*** Opening of Records to process ***

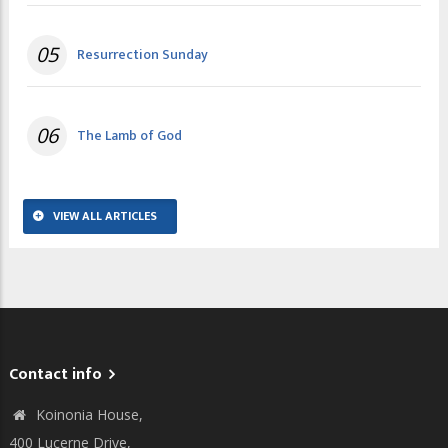
05
Resurrection Sunday
06
The Lamb of God
VIEW ALL ARTICLES
Contact info
Koinonia House,
400 Lucerne Drive,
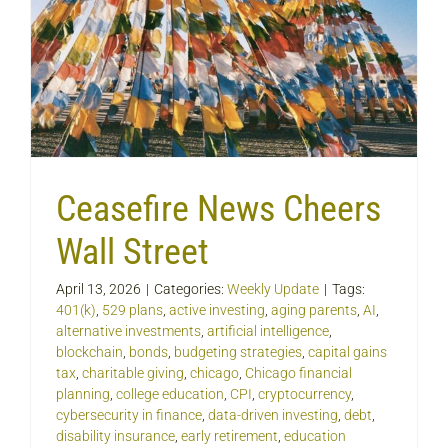
Ceasefire News Cheers
Wall Street
April 13, 2026
|
Categories:
Weekly Update
|
Tags:
401(k)
,
529 plans
,
active investing
,
aging parents
,
AI
,
alternative investments
,
artificial intelligence
,
blockchain
,
bonds
,
budgeting strategies
,
capital gains
tax
,
charitable giving
,
chicago
,
Chicago financial
planning
,
college education
,
CPI
,
cryptocurrency
,
cybersecurity in finance
,
data-driven investing
,
debt
,
disability insurance
,
early retirement
,
education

*** Close of Records to process ***

[What to produce] Reproduce the extracted text from all the entries above, line for line, without any changes. Leave the pictures out of your answer.

[Task result]
05
Resurrection Sunday
06
The Lamb of God
VIEW ALL ARTICLES
Contact info
Koinonia House,
400 Lucerne Drive,
Ceasefire News Cheers
Wall Street
April 13, 2026
|
Categories:
Weekly Update
|
Tags:
401(k)
,
529 plans
,
active investing
,
aging parents
,
AI
,
alternative investments
,
artificial intelligence
,
blockchain
,
bonds
,
budgeting strategies
,
capital gains
tax
,
charitable giving
,
chicago
,
Chicago financial
planning
,
college education
,
CPI
,
cryptocurrency
,
cybersecurity in finance
,
data-driven investing
,
debt
,
disability insurance
,
early retirement
,
education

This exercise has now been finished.